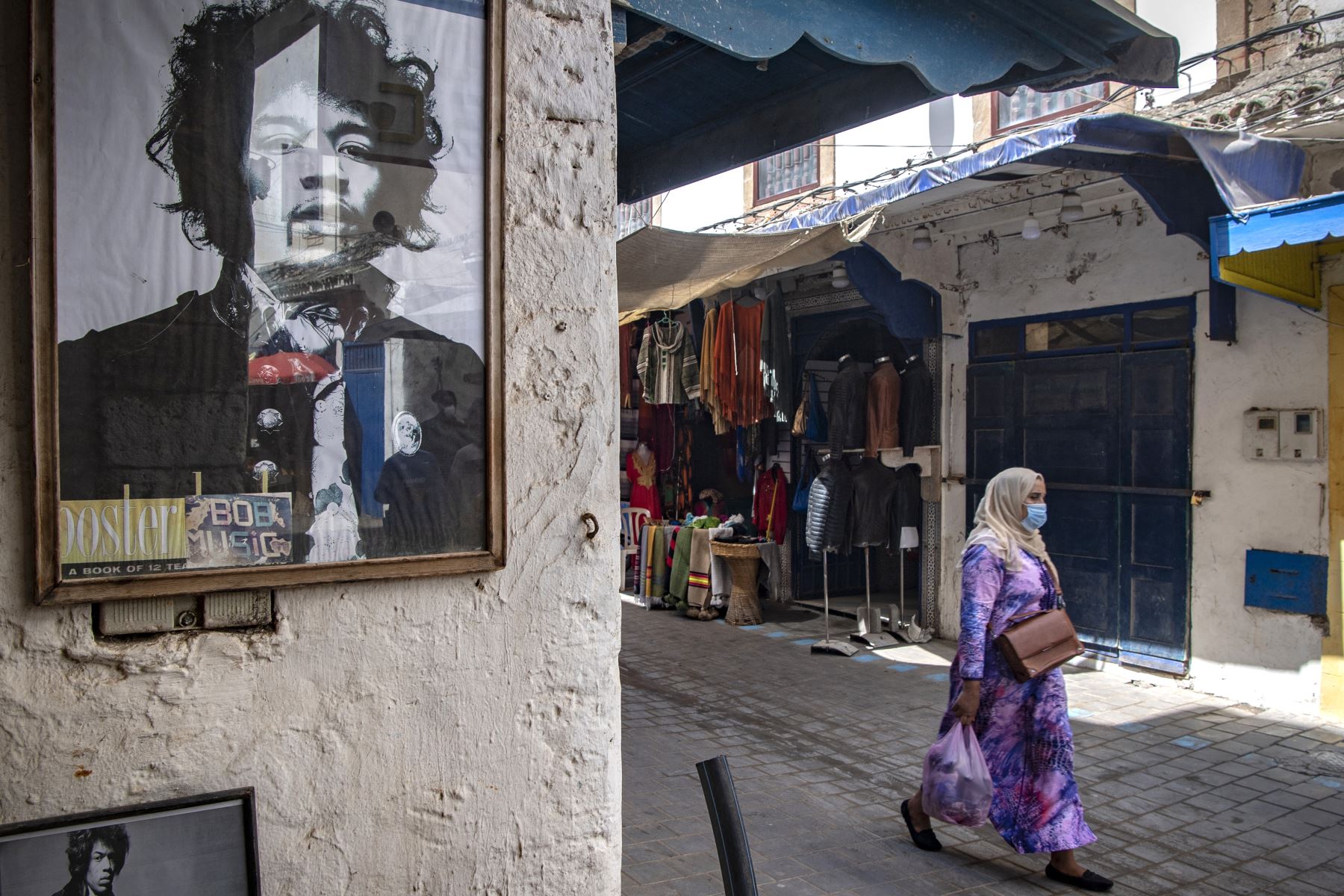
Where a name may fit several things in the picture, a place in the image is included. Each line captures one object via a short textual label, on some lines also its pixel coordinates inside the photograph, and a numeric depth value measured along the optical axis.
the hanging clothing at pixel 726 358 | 10.04
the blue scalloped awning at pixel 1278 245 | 5.10
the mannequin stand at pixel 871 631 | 8.79
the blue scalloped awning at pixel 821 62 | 3.09
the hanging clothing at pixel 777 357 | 9.75
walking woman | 3.97
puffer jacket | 9.30
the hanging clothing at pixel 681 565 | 10.52
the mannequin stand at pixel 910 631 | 8.91
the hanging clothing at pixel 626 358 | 11.54
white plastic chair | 11.42
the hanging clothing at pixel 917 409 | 8.91
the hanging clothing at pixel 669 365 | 10.51
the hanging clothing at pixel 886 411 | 9.07
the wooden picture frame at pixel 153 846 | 1.58
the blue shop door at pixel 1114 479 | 7.14
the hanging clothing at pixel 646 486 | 11.70
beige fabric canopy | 6.85
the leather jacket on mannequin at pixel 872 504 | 9.30
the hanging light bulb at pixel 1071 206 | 7.29
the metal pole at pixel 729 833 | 1.47
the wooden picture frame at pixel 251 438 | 1.59
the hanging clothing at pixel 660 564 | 10.90
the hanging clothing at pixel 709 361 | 10.21
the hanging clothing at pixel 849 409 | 9.20
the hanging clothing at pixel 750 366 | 9.87
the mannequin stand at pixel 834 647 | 8.44
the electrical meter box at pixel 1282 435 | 6.30
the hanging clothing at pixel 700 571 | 10.23
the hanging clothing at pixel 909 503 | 9.25
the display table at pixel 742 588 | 9.89
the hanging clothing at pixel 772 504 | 10.36
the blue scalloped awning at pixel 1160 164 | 5.66
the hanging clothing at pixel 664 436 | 11.77
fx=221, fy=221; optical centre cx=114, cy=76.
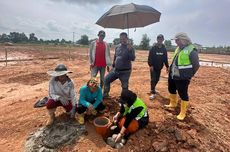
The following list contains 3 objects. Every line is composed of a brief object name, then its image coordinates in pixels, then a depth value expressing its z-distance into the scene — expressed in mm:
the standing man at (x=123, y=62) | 4617
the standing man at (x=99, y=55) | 5035
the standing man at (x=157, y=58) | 5449
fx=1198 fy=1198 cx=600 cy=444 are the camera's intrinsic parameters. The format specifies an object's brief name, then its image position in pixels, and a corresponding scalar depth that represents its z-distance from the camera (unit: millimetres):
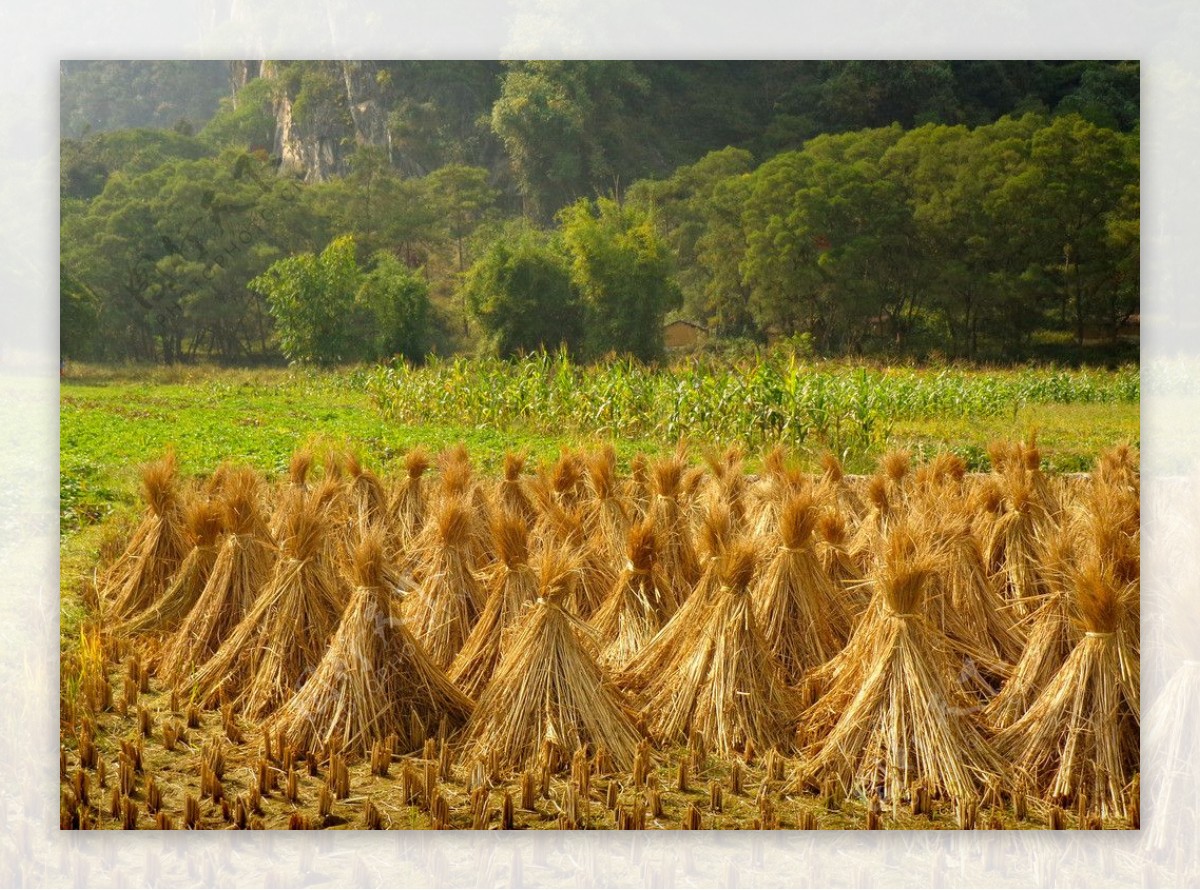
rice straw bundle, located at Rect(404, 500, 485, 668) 3904
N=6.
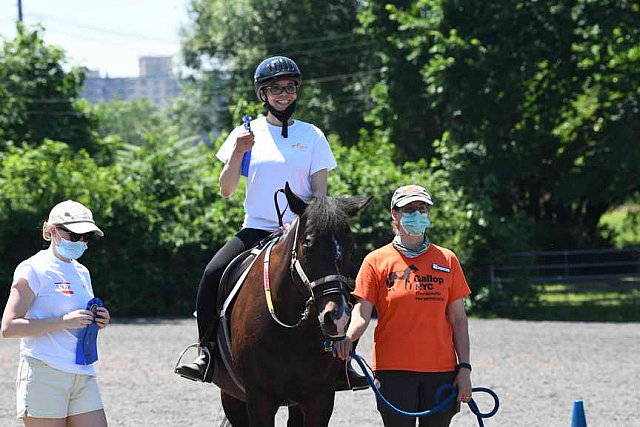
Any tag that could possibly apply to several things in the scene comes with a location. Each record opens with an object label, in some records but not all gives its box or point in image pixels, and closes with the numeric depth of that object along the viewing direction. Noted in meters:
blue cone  12.02
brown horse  10.58
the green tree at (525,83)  42.84
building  94.62
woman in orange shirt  10.96
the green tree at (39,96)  62.37
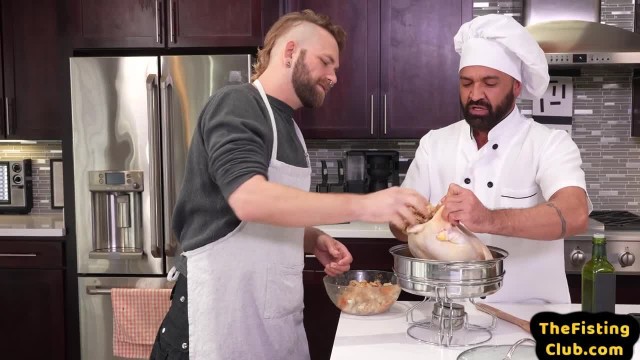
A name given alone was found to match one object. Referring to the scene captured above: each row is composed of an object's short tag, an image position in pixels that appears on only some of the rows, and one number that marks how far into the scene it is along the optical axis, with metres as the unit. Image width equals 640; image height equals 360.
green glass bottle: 1.50
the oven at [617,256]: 3.01
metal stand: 1.49
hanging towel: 2.76
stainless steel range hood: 3.14
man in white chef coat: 2.03
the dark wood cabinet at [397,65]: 3.46
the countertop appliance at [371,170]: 3.57
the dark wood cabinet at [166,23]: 3.30
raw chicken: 1.51
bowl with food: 1.74
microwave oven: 3.91
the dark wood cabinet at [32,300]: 3.31
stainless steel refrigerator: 3.14
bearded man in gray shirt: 1.59
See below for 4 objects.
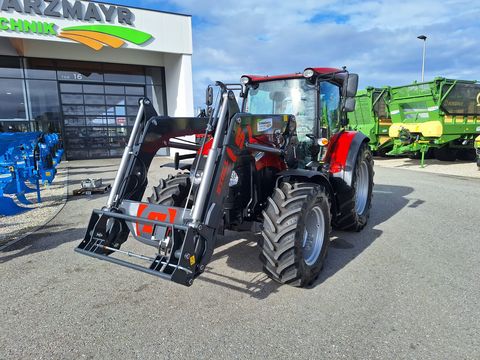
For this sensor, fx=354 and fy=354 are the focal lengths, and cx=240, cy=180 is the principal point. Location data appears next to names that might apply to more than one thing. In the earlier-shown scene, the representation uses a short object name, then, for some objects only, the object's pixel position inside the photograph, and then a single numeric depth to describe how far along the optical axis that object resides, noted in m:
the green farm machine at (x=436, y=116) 11.97
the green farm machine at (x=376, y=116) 14.59
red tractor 2.97
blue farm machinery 6.34
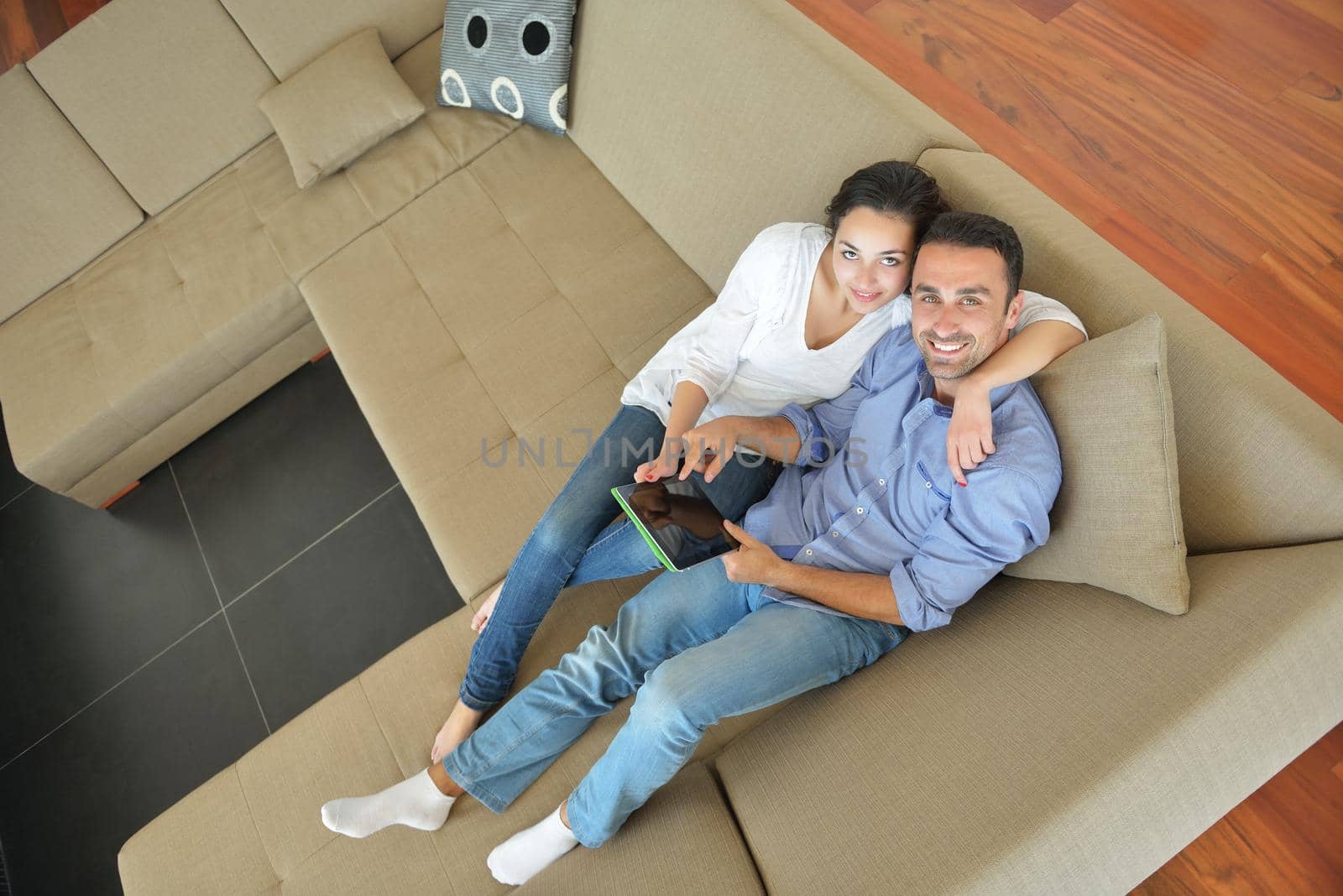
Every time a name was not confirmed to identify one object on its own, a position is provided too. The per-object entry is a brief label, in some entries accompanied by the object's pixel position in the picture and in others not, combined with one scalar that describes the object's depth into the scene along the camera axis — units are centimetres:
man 124
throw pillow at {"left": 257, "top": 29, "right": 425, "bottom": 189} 228
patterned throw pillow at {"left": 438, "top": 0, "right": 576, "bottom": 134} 210
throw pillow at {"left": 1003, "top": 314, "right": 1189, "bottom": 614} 110
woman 148
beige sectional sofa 105
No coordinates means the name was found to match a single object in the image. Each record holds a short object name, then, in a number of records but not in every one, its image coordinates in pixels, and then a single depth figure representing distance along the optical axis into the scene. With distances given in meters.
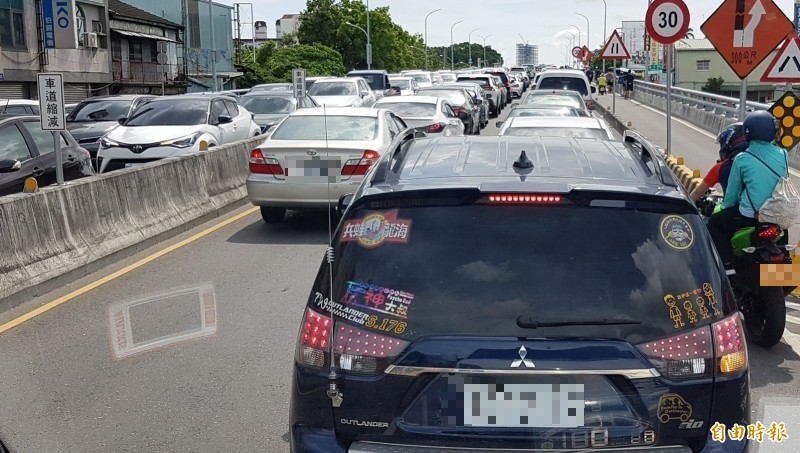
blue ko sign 39.69
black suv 3.48
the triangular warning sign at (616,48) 31.14
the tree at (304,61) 68.06
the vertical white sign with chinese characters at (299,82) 20.85
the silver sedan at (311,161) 12.66
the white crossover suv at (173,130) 17.52
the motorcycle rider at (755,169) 7.02
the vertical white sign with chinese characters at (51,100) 11.45
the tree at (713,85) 99.25
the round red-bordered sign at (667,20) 16.97
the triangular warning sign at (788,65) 12.64
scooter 7.05
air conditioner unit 46.75
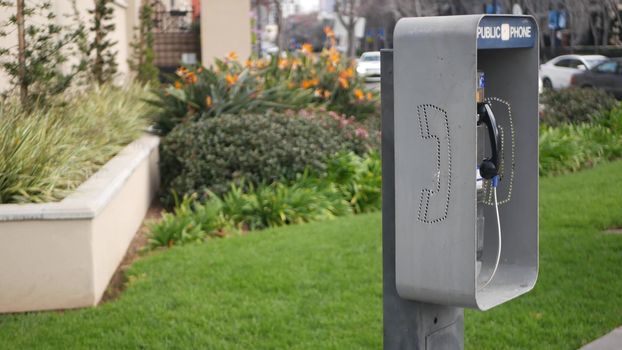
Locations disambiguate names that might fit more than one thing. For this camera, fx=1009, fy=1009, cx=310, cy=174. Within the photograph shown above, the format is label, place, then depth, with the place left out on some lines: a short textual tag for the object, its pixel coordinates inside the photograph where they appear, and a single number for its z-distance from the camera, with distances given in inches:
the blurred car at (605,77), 1213.7
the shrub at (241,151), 434.9
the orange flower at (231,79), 521.7
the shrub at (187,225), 357.4
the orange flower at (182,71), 551.8
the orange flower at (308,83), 574.6
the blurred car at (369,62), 1656.0
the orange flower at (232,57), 577.3
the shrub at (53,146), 295.7
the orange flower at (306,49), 619.0
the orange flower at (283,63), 599.8
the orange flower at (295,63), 613.1
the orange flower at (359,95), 592.7
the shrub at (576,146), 559.1
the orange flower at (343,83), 587.2
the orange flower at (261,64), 598.9
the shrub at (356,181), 444.5
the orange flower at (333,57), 610.5
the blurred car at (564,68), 1389.0
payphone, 143.3
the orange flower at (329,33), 626.8
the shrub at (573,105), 698.2
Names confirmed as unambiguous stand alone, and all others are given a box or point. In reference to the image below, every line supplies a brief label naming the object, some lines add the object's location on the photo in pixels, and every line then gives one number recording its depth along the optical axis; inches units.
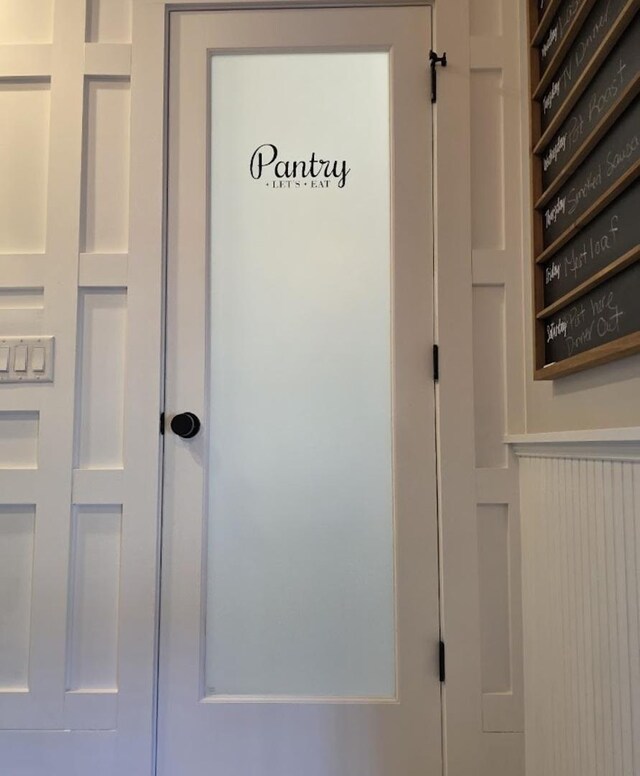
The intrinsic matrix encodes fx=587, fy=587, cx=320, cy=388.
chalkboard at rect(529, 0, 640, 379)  39.5
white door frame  59.9
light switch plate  62.7
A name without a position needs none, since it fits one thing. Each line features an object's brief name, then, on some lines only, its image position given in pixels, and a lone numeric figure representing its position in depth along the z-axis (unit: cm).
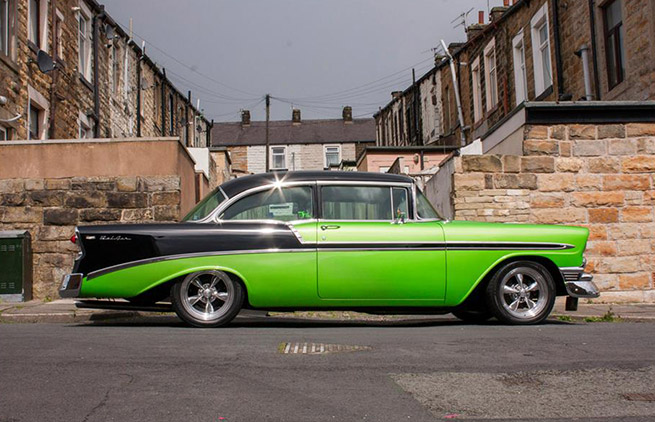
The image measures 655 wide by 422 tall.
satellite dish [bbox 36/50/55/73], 1708
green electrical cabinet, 1124
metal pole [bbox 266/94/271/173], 5212
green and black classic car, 758
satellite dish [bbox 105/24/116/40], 2453
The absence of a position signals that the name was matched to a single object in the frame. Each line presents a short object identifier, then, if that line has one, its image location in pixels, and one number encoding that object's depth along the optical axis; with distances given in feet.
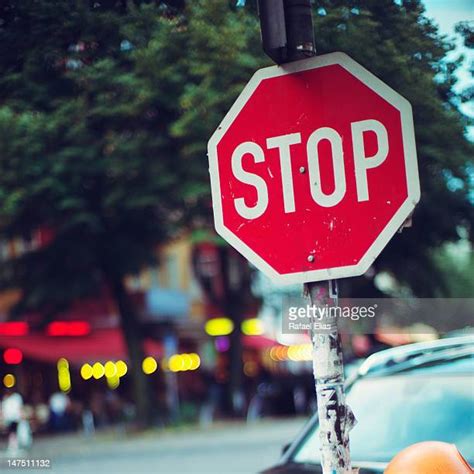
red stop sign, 9.79
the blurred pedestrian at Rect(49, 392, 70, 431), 85.87
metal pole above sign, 9.86
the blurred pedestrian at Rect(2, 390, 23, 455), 66.74
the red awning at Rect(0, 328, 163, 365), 89.35
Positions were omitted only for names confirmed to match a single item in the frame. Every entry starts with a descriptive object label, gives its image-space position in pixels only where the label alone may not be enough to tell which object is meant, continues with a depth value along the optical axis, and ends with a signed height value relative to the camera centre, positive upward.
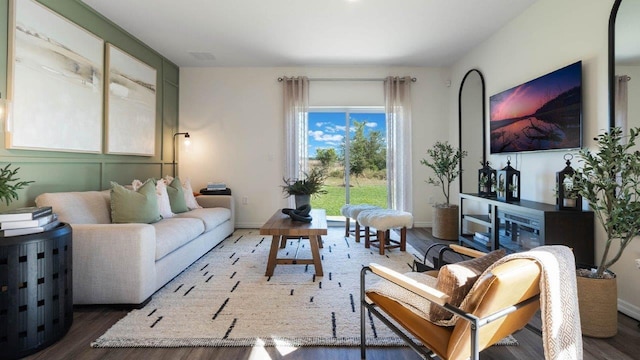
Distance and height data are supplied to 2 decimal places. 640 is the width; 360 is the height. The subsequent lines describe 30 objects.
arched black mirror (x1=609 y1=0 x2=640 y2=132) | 2.13 +0.84
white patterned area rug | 1.86 -0.93
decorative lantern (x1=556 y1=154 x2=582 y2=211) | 2.43 -0.08
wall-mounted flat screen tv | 2.60 +0.68
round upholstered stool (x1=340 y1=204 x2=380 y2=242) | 4.10 -0.42
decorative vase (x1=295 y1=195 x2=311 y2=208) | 3.36 -0.19
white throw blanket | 1.12 -0.47
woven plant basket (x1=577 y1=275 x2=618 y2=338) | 1.88 -0.77
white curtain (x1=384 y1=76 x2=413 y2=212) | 5.02 +0.67
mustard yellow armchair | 1.07 -0.49
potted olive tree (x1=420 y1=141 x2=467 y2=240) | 4.39 +0.07
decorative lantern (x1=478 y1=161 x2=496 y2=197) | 3.65 +0.00
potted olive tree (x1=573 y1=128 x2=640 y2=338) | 1.81 -0.25
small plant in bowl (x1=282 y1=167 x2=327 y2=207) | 3.35 -0.08
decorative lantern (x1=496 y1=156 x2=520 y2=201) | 3.18 -0.02
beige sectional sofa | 2.19 -0.54
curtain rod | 5.10 +1.72
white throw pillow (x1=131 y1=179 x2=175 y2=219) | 3.44 -0.20
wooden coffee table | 2.78 -0.46
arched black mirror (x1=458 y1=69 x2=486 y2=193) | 4.21 +0.81
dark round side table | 1.65 -0.62
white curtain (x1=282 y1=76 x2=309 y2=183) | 5.03 +0.98
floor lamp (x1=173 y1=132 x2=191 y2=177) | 5.00 +0.65
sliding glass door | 5.27 +0.60
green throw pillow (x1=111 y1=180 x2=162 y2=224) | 2.83 -0.22
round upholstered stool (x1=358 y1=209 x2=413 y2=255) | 3.50 -0.48
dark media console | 2.38 -0.40
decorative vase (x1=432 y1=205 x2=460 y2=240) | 4.39 -0.58
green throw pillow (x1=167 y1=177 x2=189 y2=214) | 3.78 -0.19
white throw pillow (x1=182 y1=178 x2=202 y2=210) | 4.09 -0.21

Task description >>
Every line that contains the string "jacket" should be returned from the data.

Exercise result >>
puffer jacket | 9.30
the leather jacket on mannequin at pixel 872 504 | 9.30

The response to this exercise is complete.